New START is short for the New Strategic Arms Reduction Treaty signed April 8, 2010 in Prague by Russia and the United States and which entered into force on February 5, 2011. (It  replaced the 1991 START I treaty, which expired December 2009, and superseded the 2002 Strategic Offensive Reductions Treaty, which terminated when New START entered into force.)

McFaul deftly explains the issues big and small—numbers of missiles and bombers; numbers of warheads, deployed and in storage; number and nature of inspections; telemetry; unique identifiers; type 1 and type 2 inspections; unilateral interpretations; limits on defensive anti-missiles. (Here, it seems, even the author got confused, discussing on page 142 a hypothetical “retaliatory first strike.”—not even hypothetical, because a first-strike could not be “retaliatory.”)

Humans—not robots—had to resolve these issues. If a U.S. diplomat wished to clarify something, would it be more useful to contact the head of the Russian general staff or the Kremlin’s minister of defense? Whom and how did one have to persuade to get 67 “consent” votes in the U.S. Senate: the Republican Minority Whip Jon Kyl or his fellow senator from Arizona, John McCain? Which Russian leader might be more accommodating: President Dmitry Medvedev or (then) Prime Minister Vladimir Putin? How deal with jet lag and other inconveniences? Flying from Washington to Moscow on a military plane, there were only four beds for five U.S. specialists. McFaul slept in a chair outside the heated bedroom but had to perform on arrival.

The results of McFaul’s efforts over some three decades to improve U.S.-Russian relations were mixed. Banned by the Kremlin from speaking at Russian universities, McFaul lectured to Russian students at the U.S. Embassy. At the Sochi Olympics, he and an embassy team sat in a hotel bar when a waiter appeared and said that an unnamed guest offered to buy champagne for the entire table. Leery of being compromised, McFaul declined the offer. Still, a few minutes later, a certain Mikhail Leontiev appeared and pleaded for acceptance of his offer. This was the same news commentator who had run a hit job on McFaul on Russia’s Channel One TV his first day as ambassador.
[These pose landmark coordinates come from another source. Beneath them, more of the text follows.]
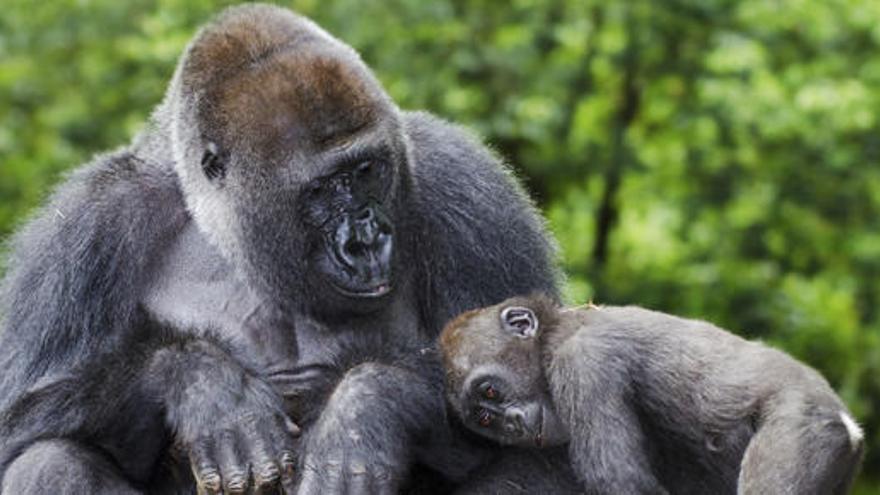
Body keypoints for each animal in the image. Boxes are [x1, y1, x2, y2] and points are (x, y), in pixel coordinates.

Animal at [0, 4, 576, 495]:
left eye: (366, 170)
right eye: (321, 190)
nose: (367, 241)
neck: (224, 227)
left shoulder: (463, 185)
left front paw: (368, 406)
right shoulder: (88, 227)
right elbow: (13, 423)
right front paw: (201, 382)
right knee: (50, 459)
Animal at [444, 296, 864, 494]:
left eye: (492, 391)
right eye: (486, 419)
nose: (511, 423)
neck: (554, 335)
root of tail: (850, 425)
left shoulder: (582, 362)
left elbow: (622, 481)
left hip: (802, 431)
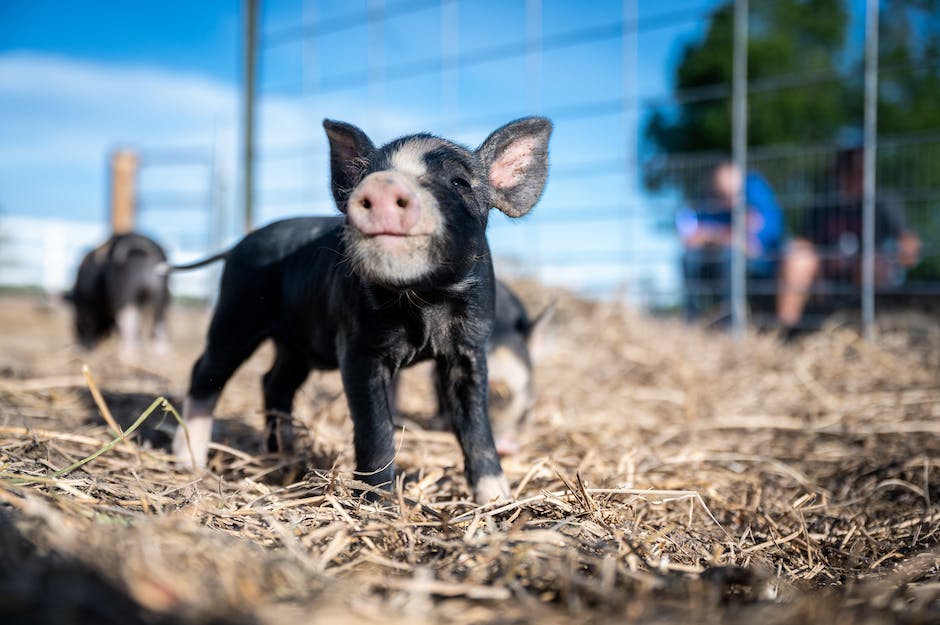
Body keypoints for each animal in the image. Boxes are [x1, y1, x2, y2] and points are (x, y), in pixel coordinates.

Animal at [173, 116, 552, 502]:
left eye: (458, 182)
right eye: (367, 176)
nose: (383, 184)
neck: (425, 302)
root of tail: (237, 245)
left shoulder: (471, 349)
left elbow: (475, 424)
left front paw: (498, 499)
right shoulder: (358, 348)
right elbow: (376, 429)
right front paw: (377, 501)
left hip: (295, 344)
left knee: (274, 382)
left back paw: (286, 459)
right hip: (236, 312)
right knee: (205, 372)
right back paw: (190, 462)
Leontiev had repeatedly told Russian audiences that McFaul had been sent by Obama to overthrow Putin.  

Now, in Sochi, Leontiev told McFaul not to take his commentaries personally—he was just doing his job. The exchange left McFaul depressed. For two years, some Russians told him, “It’s all a game.” They called it pragmatism, but McFaul saw it as cynicism—a way to cope with ethical dilemmas. McFaul worried that “no amount of understanding, no amount of appreciation of Russian culture and history, no amount of engagement was ever going to close my disagreement with these cynics.” One day after McFaul landed back in California, the world learned that Putin had invaded Ukraine. 
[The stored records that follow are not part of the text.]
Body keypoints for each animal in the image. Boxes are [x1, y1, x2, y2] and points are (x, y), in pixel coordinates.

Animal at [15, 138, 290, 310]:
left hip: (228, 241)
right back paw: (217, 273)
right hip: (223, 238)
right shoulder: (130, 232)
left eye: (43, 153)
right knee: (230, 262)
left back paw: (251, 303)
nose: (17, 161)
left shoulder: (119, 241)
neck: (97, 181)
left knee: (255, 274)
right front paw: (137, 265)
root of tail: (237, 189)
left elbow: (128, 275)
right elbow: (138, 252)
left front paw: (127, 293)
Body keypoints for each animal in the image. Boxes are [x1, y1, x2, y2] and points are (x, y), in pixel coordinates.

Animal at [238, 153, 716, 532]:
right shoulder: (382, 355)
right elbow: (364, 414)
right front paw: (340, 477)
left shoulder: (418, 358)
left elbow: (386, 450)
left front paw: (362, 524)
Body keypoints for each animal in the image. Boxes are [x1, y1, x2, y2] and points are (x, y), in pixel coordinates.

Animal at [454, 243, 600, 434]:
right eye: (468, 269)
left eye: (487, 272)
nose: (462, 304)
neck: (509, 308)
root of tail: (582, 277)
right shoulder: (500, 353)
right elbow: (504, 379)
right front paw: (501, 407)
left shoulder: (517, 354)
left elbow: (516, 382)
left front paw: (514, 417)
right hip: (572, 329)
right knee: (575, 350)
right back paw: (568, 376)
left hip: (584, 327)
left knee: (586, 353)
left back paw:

Despite rebuffs by the Putin regime, McFaul has tried to retain a balanced view. He asserts that the United States played no direct role in sparking protests against Russia’s rigged election in 2011. Muscovites did not gather on a rainy evening on December 5 in response to some American signal. As ambassador, McFaul never once attended a political rally in Russia.
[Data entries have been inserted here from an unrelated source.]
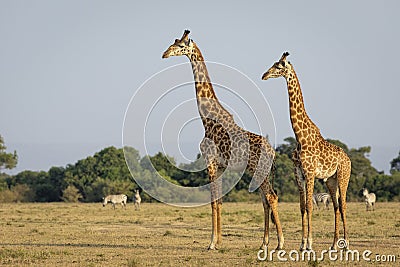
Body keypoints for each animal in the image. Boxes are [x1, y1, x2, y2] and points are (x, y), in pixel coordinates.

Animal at [161, 30, 282, 251]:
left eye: (181, 45)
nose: (164, 54)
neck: (207, 119)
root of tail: (273, 152)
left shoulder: (209, 161)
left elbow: (212, 201)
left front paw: (211, 243)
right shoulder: (220, 166)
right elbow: (219, 201)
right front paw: (218, 241)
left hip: (259, 169)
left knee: (271, 197)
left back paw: (280, 243)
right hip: (261, 172)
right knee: (265, 200)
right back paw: (264, 243)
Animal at [262, 52, 350, 251]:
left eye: (279, 65)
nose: (264, 75)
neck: (300, 136)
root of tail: (349, 159)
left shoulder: (310, 173)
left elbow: (310, 206)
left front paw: (309, 243)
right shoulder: (299, 174)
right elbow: (302, 207)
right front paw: (302, 244)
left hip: (343, 177)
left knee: (343, 206)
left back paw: (346, 244)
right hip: (330, 181)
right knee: (336, 206)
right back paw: (334, 245)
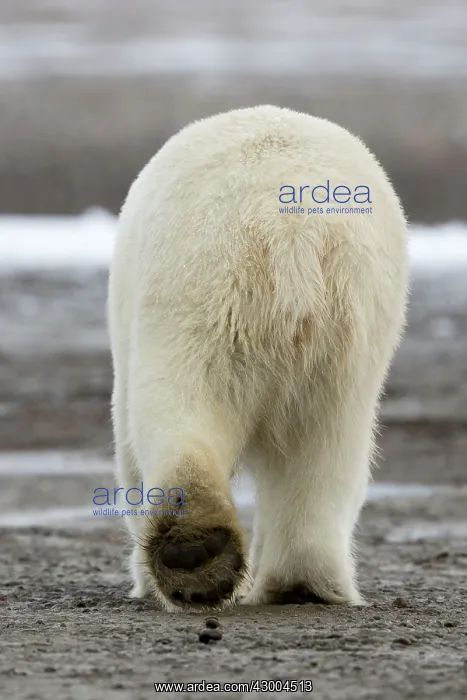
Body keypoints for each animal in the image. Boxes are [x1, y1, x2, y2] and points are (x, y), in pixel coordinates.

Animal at [108, 105, 408, 611]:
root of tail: (292, 232)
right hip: (350, 328)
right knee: (329, 444)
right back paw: (292, 581)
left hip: (199, 298)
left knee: (177, 410)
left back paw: (192, 551)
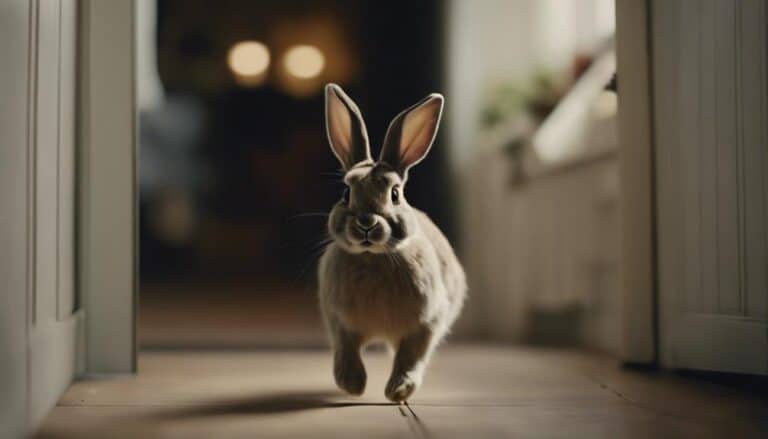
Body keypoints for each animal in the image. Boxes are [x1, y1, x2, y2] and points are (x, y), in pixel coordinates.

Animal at [317, 83, 466, 402]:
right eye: (346, 194)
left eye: (395, 193)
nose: (366, 223)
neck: (373, 256)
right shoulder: (338, 321)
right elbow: (346, 350)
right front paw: (353, 385)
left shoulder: (426, 323)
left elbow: (411, 357)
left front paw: (398, 390)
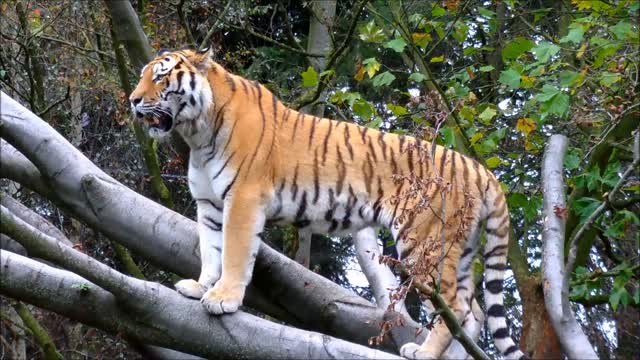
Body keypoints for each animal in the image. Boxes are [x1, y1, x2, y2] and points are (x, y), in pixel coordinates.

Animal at [129, 48, 524, 360]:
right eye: (143, 75)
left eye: (160, 77)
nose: (133, 100)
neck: (197, 133)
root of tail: (479, 169)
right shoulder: (209, 204)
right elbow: (210, 250)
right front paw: (201, 287)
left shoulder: (242, 199)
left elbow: (234, 252)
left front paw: (223, 298)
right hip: (459, 249)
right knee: (472, 311)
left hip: (424, 243)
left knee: (455, 306)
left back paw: (425, 353)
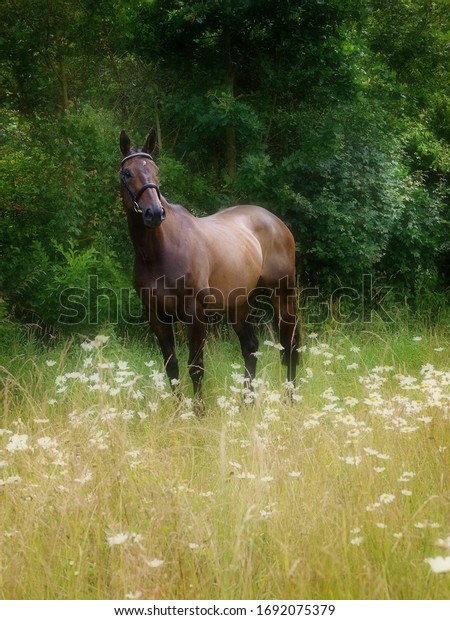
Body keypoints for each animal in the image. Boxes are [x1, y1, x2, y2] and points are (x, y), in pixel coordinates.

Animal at [121, 131, 300, 402]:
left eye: (155, 170)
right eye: (127, 173)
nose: (154, 213)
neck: (159, 252)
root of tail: (277, 223)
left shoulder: (195, 314)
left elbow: (195, 367)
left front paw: (199, 410)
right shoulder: (157, 317)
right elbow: (171, 368)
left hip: (282, 294)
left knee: (289, 345)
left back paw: (290, 399)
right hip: (239, 304)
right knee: (251, 347)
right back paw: (247, 402)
Still, he says, Putin was correct that the United States promoted democracy and worked to defend human rights in Russia. McFaul says that the United States “did not fund the political opposition.” One page later, however, he reports that in 2011 U.S. funding for democracy and election programs in Russia totaled $9 million (much less than U.S. contributions in 1973 to anti-Allende forces in Chile). U.S. support went to groups the embassy regarded as nonpartisan. If these groups supported free and fair elections, the Kremlin saw them as anti-Putin.

The idealist-realist scorned: McFaul was the first U.S. ambassador since George F. Kennan in 1950 whom the Kremlin declared persona non grata. Having reviewed the first year of Trump’s bumbling attempts to appease the Putin regime, McFaul concludes that “the hot peace, tragically but perhaps necessarily, seems here to stay."

His book is a must not only for specialists but for any reader trying to understand how and why U.S.-Russian relations have gone from Bill Clinton’s embrace of Boris Yeltsin to confrontations on many fronts—because and in spite of Donald Trump’s election and his policies.